* [Page excerpt]
══════════════════════════════

Cranky Windows Guy: Apple's iPhone Bugs Stopped Me From Switching to a Mac

Illustration for article titled Cranky Windows Guy: Apples iPhone Bugs Stopped Me From Switching to a Mac

I've always been a Windows user, which means I've always been subjected to the ridicule of holier-than-thou Apple fans. You know what I'm talking about: blue screen of death jokes, spelling Microsoft with a $ in place of the S, saying "it just works" with a smug, chubby-faced smirk. It's always been annoying, and it's always made me want to avoid using Apple products just so I wouldn't turn into one of those people. But then the iPhone came out, and I wanted it. But I being a Windows dude, I knew to wait a year for what I thought would be a more complete, less buggy version. It was Apple's opportunity to get me into the fold, to make me a member of the cult. And boy, did they blow it.

I really would love to know where Apple got this reputation of creating lily-white products that never need fixing, created by a company that cradles its customers in fluffy clouds of superior technology. According to my first experiences with an Apple OS, that's a whole lot of bullshit.

The iPhone 3G is infuriatingly buggy. It crashes. It doesn't get great speeds when it should, switching to EDGE in areas that have 3G coverage. Coming out of the subway, it takes minutes to find a signal again and stop claiming to get "No Service" in the middle of Manhattan, often requiring a restart. Requiring a restart to get service! What is this crap? And when I do have service, calls still drop and fail all the time. The keyboard lags so much that writing text messages is more annoying than using T9 texting on a number pad. The orientation switching when you rotate the phone is inconsistent at best. Backups take minutes, sometimes hours. Sometimes, the audio output dies and it needs to be restarted to listen to music through headphones. If you've got an iPhone 3G or have been reading news on Giz, none of this will come as a surprise to you. What's surprising to me is how they're reacting to to the problems.


I called Apple famed customer support to see if they had any solutions for these bugs. Their fix for my problem getting service when coming out of the subway? Turn Airplane Mode on and off. If there's a more ghetto fix for a problem than that, I'd like to hear it. Last time I checked the C train didn't have wings. As for when all of these bugs will be fixed, the guy on the phone said "Sooner or later it'll be working to its full potential." Oh, great. How helpful. When asked if I could revert to a previous firmware version, I was told to just wait for the next release. Great, thanks for nothing!

══════════════════════════════

* [Dataset]

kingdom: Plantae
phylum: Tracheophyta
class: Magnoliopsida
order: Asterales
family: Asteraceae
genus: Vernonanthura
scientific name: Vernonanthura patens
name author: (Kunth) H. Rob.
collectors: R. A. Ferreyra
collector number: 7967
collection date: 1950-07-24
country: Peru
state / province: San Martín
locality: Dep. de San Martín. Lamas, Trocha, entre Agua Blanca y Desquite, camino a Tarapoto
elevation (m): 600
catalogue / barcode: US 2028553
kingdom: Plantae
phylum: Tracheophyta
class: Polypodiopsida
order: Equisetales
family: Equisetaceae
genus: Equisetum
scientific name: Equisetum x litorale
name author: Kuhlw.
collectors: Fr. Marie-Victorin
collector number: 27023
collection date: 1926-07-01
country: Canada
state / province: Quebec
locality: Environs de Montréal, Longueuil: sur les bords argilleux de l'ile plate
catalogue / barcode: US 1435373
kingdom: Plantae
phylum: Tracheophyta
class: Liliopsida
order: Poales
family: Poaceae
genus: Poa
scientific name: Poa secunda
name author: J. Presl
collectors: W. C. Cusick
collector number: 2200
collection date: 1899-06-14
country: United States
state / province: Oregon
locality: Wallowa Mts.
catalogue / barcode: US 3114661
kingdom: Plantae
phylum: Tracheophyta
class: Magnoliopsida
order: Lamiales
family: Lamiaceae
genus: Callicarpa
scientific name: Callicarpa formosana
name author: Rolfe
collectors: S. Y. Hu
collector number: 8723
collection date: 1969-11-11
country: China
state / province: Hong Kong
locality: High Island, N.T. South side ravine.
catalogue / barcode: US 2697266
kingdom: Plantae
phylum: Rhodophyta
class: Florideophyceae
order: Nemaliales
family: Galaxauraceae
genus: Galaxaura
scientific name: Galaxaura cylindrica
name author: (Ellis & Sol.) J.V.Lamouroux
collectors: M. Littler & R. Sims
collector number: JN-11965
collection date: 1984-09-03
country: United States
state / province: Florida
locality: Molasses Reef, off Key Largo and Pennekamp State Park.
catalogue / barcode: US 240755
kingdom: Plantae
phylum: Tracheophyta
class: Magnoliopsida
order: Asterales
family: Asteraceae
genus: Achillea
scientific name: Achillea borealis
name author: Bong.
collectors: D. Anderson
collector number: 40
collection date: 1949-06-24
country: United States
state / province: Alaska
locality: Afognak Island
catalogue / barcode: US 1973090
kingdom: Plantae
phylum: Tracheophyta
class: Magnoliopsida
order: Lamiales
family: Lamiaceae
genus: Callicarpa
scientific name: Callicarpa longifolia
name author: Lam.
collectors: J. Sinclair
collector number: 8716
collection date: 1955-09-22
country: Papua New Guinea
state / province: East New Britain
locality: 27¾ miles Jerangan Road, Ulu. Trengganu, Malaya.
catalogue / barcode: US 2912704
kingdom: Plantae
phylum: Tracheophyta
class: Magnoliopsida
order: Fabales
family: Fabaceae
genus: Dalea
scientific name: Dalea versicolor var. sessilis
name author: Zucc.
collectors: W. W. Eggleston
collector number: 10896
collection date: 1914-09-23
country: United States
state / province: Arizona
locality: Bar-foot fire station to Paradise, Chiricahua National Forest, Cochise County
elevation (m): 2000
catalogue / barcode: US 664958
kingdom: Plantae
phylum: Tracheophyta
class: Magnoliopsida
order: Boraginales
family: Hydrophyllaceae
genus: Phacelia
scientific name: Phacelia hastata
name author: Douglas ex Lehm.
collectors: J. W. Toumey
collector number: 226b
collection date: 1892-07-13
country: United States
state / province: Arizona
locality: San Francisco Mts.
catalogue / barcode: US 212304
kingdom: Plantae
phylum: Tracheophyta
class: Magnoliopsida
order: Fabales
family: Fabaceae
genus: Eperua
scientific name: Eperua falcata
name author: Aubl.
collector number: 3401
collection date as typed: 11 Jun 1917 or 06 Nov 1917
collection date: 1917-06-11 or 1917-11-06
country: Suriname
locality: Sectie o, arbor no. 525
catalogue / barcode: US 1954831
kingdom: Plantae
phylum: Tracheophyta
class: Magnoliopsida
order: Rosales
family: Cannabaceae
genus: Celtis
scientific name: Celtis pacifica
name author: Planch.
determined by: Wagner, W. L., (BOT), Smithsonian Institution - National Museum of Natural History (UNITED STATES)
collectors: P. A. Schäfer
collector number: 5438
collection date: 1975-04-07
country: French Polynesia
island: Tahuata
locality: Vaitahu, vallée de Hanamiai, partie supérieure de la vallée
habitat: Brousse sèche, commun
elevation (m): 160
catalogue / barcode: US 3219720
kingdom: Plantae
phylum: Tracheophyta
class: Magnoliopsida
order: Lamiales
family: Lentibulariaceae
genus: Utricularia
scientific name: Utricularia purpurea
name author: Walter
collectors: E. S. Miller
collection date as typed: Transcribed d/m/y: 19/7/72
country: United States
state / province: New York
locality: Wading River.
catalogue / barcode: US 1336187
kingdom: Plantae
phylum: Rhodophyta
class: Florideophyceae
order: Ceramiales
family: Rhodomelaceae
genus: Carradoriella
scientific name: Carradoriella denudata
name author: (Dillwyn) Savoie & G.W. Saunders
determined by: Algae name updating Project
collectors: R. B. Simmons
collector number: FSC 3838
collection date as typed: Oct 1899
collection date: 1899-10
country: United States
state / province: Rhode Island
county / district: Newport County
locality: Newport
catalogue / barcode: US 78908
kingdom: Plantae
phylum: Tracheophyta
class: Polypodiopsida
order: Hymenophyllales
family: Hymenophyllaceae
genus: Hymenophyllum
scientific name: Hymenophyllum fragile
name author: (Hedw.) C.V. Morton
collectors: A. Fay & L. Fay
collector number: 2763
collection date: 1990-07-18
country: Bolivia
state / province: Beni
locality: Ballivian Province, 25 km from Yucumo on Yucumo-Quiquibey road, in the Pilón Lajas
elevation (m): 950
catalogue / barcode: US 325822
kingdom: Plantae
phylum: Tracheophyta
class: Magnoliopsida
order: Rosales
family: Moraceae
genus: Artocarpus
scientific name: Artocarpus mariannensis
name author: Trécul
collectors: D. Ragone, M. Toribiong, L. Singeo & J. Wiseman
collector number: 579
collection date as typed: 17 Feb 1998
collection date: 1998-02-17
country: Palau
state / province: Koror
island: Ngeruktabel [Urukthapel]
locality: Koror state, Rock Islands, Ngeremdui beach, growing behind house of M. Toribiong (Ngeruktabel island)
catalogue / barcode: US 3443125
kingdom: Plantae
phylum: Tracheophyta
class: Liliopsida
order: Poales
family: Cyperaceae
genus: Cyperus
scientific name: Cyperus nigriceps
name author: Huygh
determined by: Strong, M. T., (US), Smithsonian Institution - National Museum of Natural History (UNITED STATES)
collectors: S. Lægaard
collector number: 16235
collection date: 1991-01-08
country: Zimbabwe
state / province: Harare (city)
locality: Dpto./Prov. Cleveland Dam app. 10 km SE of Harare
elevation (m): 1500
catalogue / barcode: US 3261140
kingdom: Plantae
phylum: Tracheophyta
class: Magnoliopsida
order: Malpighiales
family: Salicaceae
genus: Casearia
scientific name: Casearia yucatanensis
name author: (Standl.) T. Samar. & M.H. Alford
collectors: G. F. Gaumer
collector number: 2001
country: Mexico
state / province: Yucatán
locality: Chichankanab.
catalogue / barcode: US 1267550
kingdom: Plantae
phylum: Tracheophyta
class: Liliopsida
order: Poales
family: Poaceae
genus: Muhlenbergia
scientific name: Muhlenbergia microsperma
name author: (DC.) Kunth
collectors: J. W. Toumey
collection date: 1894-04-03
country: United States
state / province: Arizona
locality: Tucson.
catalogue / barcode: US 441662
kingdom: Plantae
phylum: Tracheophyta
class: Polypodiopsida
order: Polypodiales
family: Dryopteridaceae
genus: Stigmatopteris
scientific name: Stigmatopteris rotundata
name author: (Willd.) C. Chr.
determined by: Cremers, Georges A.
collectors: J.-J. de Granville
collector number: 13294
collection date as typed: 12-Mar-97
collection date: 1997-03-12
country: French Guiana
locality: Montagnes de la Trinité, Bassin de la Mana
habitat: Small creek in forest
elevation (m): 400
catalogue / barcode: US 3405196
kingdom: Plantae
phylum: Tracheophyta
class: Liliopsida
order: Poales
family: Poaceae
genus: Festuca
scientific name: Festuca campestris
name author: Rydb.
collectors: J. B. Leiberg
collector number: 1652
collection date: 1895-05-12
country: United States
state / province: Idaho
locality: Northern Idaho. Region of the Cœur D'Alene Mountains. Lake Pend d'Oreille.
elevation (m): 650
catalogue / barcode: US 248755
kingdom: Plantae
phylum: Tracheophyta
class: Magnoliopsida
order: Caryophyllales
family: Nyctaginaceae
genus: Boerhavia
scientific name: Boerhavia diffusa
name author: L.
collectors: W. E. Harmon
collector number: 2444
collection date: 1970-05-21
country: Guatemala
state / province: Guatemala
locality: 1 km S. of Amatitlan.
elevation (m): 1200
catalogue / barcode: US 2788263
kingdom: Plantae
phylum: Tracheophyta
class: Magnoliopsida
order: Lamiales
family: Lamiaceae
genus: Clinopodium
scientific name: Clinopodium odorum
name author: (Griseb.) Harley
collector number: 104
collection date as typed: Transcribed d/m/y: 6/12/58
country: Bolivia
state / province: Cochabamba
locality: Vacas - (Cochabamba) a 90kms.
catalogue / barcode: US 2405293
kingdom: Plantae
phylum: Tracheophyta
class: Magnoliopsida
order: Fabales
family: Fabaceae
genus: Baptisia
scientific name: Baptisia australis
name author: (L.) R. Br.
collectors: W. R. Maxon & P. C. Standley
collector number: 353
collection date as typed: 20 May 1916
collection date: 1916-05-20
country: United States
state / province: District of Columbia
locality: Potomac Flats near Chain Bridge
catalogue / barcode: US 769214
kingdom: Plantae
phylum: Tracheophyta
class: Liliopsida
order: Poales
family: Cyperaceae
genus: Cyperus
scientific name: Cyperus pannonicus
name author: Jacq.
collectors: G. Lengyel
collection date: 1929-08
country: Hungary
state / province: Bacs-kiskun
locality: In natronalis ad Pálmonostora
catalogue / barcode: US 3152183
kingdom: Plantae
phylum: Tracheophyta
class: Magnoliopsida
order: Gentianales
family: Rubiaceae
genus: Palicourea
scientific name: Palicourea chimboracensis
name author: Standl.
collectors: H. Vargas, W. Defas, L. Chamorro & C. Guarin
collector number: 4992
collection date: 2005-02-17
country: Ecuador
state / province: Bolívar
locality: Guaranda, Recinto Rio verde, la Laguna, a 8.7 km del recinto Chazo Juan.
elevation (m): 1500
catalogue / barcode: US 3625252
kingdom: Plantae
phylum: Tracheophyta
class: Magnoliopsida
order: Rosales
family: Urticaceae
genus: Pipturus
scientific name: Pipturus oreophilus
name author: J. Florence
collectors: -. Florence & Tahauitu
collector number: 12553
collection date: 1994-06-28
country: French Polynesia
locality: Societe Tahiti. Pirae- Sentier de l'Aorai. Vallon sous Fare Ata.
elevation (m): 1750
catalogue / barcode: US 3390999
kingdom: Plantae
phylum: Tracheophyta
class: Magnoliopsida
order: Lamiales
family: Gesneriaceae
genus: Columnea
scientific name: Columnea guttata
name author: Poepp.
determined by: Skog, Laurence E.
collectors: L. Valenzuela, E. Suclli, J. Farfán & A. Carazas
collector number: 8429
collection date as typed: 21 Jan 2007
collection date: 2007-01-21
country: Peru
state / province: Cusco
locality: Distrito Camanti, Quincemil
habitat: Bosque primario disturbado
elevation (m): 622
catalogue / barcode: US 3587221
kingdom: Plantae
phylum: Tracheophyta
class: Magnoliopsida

══════════════════════════════

* [Goal of the exercise]
Copy the iPhone bug rant word for word, from "Illustration for article" to "they blow it.".

* [Answer to the exercise]
Illustration for article titled Cranky Windows Guy: Apples iPhone Bugs Stopped Me From Switching to a Mac

I've always been a Windows user, which means I've always been subjected to the ridicule of holier-than-thou Apple fans. You know what I'm talking about: blue screen of death jokes, spelling Microsoft with a $ in place of the S, saying "it just works" with a smug, chubby-faced smirk. It's always been annoying, and it's always made me want to avoid using Apple products just so I wouldn't turn into one of those people. But then the iPhone came out, and I wanted it. But I being a Windows dude, I knew to wait a year for what I thought would be a more complete, less buggy version. It was Apple's opportunity to get me into the fold, to make me a member of the cult. And boy, did they blow it.